Beyond the book business, the Crosbys' spectacular bacchanals, open marriage and prodigious ingenuity at marketing gave them a certain mystique. It was Harry who declared Caresse needed a new name and that he would choose it. Clytoris, an early suggestion, was sensibly saved for the family's second whippet (the first was named Narcisse Noir). They told Caresse's daughter, Polleen, that the dog was named after a Greek goddess.
But the good times were drawing to a close. In January 1929, Harry wrote to his father asking him "to sell $4000 worth of stock to make up for past extravagances in New York". In May, he sold another $4000 worth "to enjoy life when you can". In July, drunk on sherry cobblers, he sent his parents the following cable, "Please sell $10,000 worth of stock. We have decided to lead a mad and extravagant life."

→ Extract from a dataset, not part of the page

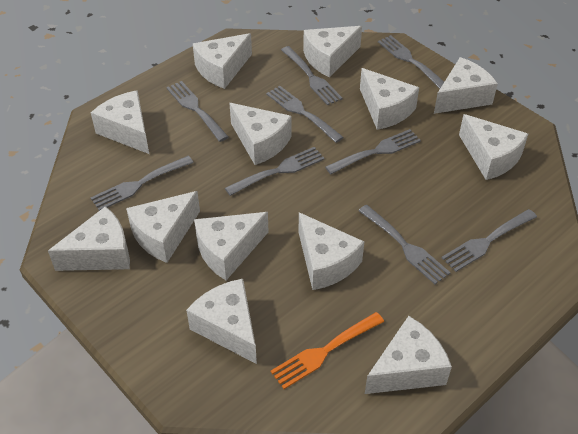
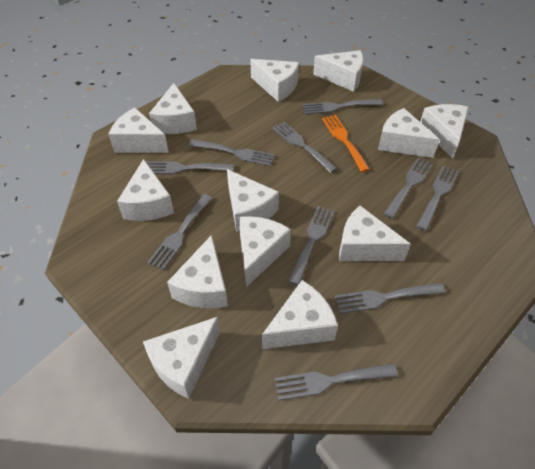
grey fork: [90,156,194,211] [166,81,229,142] [225,147,325,196] [266,86,344,143] [281,46,342,105] [325,129,421,174] [358,205,451,284] [378,35,444,89] [441,209,537,272] = 9 -> [146,161,234,174] [147,194,212,270] [189,139,275,166] [272,122,337,173] [275,364,398,401] [288,206,334,285] [303,99,383,114] [335,283,445,314] [384,157,433,219] [416,165,459,231] = 10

Then, on December 10, 1929, six weeks after the first Great Crash saw the New York stock market lose $14 billion, Harry shot himself and one of his mistresses in a friend's studio apartment overlooking Central Park. He was 31 years old. A lover of dark mysteries to the end, Harry left no suicide note. The Herald Tribune reported "the authorities were unable to obtain information pertaining to a motive for the deaths". But there was plenty else to gossip about: Harry and Josephine Rotch-Bigelow – a young, wild, and recently married New Yorker – had smoked opium and drunk whisky. They were found fully clothed.
Harry's toenails were painted red and strange symbols were tattooed between his shoulder blades and on the soles of his feet. London's Daily Mirror speculated on psychological motives, while New York's Daily News blamed poetry and passion. Death itself had been the motive, others said, just as aspiring poet Harry's life had been his greatest artwork. He called cigarettes "coffin nails" and knew the drugs he took were dangerous. Harry had also asked the caretaker at the couple's holiday home (who was also a grave-digger) to erect a headstone – inscribed "Caresse & Harry" – in its grounds.

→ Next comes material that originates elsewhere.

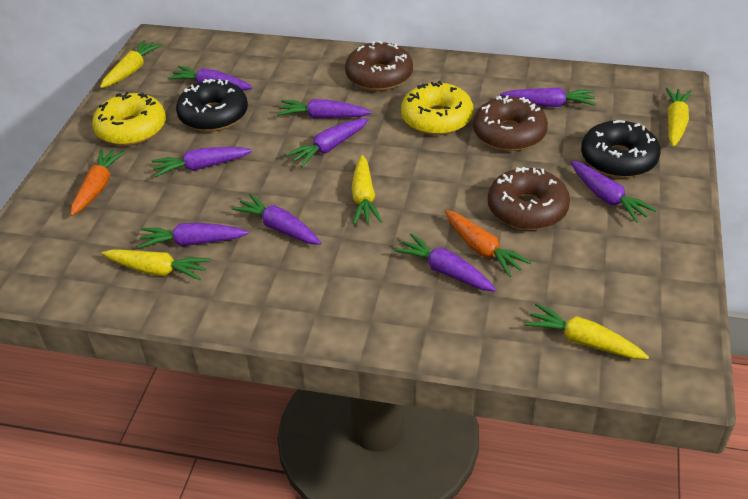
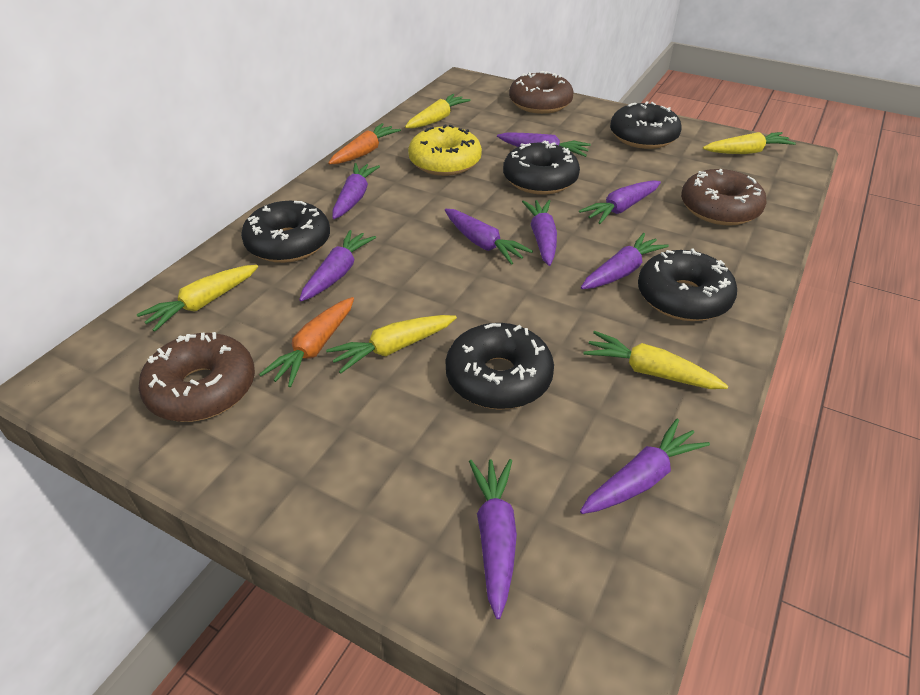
black donut: [176,79,248,132] [581,120,661,178] = 2 -> [241,201,330,263] [445,323,554,409] [503,141,580,195] [610,101,682,149] [638,249,737,321] = 5
yellow donut: [92,92,166,146] [401,81,473,135] = 2 -> [408,124,482,176] = 1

The Crosbys have probably been neglected in literary history because they were what Neil Pearson calls "dilettantes", frivolous interlopers in the serious world of 20th century literature. But, in their war on the repressive cruelty of social convention and deadening impact of puritanical morals, the Crosbys could be very cruel themselves. Harry didn't much care for children, and Caresse's son and daughter were shuffled around to keep them out of his way. During one Moroccan holiday, the couple took a 13-year-old girl called Zora to bed with them. Harry's one known homosexual experience – another holiday dalliance with a boy of unspecified age – left him in intense, if predictably short-lived, raptures. Their friends held "rape parties" and paid to see female circumcisions to add to their scandalous anecdotes.
When Caresse wrote her autobiography 25 years after Harry's suicide, she had moved on in many ways, starting pro-peace movements and artists colonies, getting to know (or collecting) T.E. Lawrence, F. Scott Fitzgerald, Allen Ginsberg and other artists and writers.
While living in Paris in the '30s, Caresse fell in with authors Henry Miller and Anaïs Nin, and taught them how to pen erotica. In 1937, at age 47, she had a short-lived marriage to a US football player, before settling in Rome in 1950. As for the enduring power of her and Harry's love, we'll never know. His diaries prove he gave her a unique status in relation to his mistresses, but Caresse still felt the need to doctor the less flattering entries about her (and some of Harry's tributes to other women) when they were published.
Yet Caresse, who died in 1970, aged 78, still bookended her life story with an extravagantly romantic gesture, the charming cruciform fusion of their names (right) that she and Harry devised early in their eight years together, and printed in their very first books.